The screenshots of this one looked fascinating and although I hadn't been struggling with the default UI I thought I'd give it a try. After four years of GW2 I would imagine I have a lot of muscle memory accrued so maybe I could get some benefit from that.

Not, of course, that anyone's going to be struggling to eke out that extra one percent of DPS in WoW's first twenty levels. The compliments I gave WoW a couple of weeks ago over the pacing of the low-level game turned out to have a hollow ring even before my hunter hit double figures.


It seems the only reason she was having decent fights was that she had no armor and no stats. As soon as she acquired some green gear the mobs started dropping on the second hit - sometimes the first. Add to that the firehose of xp from quests that took about twenty seconds and all the bad things people say about WoW's modern leveling game begin to come true.

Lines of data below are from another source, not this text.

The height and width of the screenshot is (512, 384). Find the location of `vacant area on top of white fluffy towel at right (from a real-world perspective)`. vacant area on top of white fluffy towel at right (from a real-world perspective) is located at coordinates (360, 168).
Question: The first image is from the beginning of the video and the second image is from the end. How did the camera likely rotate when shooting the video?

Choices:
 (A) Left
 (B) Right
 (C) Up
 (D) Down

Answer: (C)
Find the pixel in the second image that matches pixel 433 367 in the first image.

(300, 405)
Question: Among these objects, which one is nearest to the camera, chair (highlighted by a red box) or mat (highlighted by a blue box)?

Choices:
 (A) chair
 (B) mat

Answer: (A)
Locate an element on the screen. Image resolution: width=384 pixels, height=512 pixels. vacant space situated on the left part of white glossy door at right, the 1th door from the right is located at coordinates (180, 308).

Not that I wasn't having fun. And even having capped out at twenty there's plenty to do on a free account. There are pets to tame and there's reputation to grind for a start. And last night I spent some of my capped gold to buy a mount.

WoW is a lot of fun and I am more than ever minded to buy Legion and sub for a month or two. The GW2 mod has only increased the likelihood. The whole layout is so much better than the default, which itself is not at all bad. It feels natural and comfortable and I am able to find the buttons I need a whole lot faster.

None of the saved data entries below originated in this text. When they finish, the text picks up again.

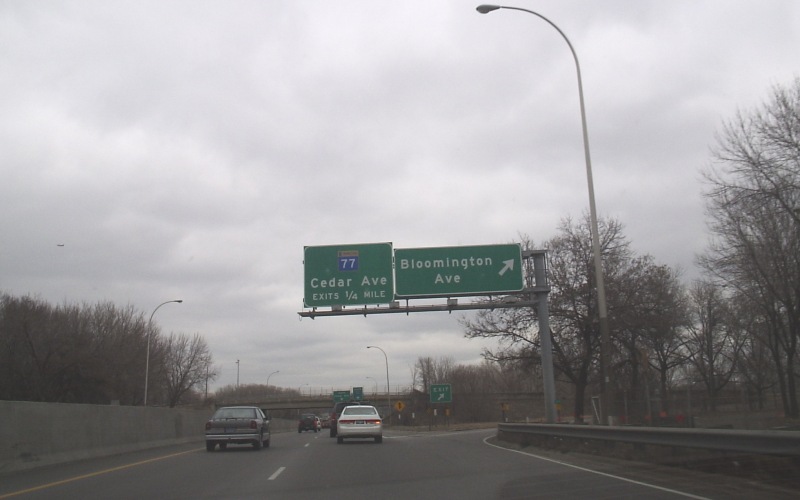
Identify the location of light gray lamp. (590, 189), (482, 6).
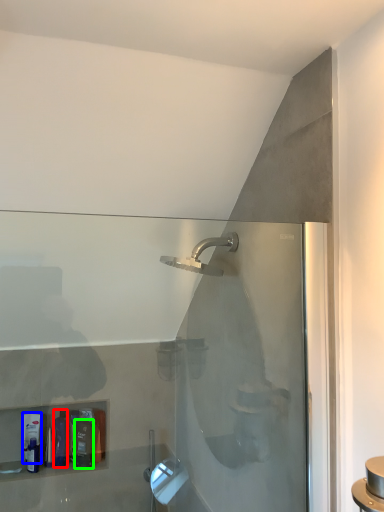
Question: Considering the real-world distances, which object is farthest from toiletry (highlighted by a red box)? toiletry (highlighted by a blue box) or toiletry (highlighted by a green box)?

Choices:
 (A) toiletry
 (B) toiletry

Answer: (A)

The real benefit, though, is something I don't think Keen even mentioned: a complete revamp of the entire quest interface. I believe this is available separately, so you can have a vastly improved, far more "immersive" questing experience without having to go the whole hog and clone your UI to GW2's. I wholeheartedly, enthusiastically recommend it. If you enjoy questing and, especially, like to read the quest text, you won't regret it.

WoW has good quests, usually well-written and often very amusing. The game also has possibly the worst color palette, font and general art design for presenting them that I have ever suffered in an MMO. It turns what could be a pleasure into a pain.

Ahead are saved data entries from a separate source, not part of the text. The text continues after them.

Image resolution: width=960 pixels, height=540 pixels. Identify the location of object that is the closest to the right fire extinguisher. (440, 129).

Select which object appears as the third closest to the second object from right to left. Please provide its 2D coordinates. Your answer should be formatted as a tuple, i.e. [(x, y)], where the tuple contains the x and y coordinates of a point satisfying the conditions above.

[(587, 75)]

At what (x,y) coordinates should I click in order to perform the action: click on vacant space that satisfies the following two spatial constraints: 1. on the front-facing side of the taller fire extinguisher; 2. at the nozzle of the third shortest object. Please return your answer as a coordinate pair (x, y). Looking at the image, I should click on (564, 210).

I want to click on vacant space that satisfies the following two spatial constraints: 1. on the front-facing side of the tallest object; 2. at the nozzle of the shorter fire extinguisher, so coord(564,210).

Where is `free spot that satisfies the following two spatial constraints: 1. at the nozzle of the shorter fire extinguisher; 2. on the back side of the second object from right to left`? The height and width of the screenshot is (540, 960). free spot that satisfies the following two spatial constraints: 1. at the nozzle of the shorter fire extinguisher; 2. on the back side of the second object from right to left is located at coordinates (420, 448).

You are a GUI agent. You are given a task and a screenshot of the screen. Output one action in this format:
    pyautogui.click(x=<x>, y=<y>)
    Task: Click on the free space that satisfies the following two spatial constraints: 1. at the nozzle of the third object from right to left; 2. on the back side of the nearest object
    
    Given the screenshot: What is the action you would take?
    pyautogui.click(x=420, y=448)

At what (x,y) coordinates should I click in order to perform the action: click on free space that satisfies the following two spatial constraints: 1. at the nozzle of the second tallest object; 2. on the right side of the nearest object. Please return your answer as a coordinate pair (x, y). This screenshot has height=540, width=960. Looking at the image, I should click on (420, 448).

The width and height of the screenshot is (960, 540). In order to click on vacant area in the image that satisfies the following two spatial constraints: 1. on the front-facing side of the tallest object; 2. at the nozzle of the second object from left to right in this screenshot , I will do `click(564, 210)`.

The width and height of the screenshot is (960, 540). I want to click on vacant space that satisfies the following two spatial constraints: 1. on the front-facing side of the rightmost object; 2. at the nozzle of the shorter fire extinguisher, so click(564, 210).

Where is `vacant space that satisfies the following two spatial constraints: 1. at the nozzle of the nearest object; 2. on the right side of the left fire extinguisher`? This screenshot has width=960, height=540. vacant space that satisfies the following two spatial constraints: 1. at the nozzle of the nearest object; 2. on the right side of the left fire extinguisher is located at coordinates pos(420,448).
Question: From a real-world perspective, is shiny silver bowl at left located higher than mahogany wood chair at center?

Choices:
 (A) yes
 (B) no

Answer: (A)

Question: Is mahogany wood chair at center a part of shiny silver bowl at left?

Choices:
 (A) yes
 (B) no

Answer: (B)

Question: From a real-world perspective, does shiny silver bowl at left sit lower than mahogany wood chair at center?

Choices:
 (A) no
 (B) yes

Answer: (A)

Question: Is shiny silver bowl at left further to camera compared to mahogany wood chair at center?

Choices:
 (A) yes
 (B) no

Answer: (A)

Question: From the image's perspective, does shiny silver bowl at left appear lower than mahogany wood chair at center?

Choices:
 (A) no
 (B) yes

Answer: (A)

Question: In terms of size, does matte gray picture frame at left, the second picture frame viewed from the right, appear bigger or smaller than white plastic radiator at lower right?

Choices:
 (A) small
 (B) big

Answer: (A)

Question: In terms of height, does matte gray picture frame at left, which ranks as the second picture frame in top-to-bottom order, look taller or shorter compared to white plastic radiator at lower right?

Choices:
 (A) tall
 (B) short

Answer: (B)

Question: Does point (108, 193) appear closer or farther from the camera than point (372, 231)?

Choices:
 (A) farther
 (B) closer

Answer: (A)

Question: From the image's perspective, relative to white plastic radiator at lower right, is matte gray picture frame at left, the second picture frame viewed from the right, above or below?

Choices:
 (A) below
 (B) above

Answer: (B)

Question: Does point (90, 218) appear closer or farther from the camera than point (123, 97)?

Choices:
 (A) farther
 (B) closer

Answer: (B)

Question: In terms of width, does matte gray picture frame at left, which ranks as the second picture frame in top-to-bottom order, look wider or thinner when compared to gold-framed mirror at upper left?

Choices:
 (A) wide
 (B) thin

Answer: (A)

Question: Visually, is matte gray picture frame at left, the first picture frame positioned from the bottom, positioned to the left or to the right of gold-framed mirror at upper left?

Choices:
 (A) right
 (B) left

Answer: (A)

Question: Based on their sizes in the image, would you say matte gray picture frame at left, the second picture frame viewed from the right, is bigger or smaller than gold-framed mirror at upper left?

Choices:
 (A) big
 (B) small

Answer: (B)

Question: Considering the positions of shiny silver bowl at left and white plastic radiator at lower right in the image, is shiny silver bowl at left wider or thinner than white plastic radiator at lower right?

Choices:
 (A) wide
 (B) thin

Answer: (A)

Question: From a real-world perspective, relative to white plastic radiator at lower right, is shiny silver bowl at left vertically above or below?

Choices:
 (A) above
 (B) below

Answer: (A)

The GW2 UI mod does away with all that. Instead you get a center-screen panel that shows your character on one side and the quest NPC on the other. You click on the panel to progress the dialog and it plays out perfectly, like a conversation. The characters even use emotes to emphasize what's happening. It's brilliantly done and it transforms my questing experience almost out of recognition.

So, thanks Keen. Your community service credentials remain intact, even if you do think they need a bit of a polish!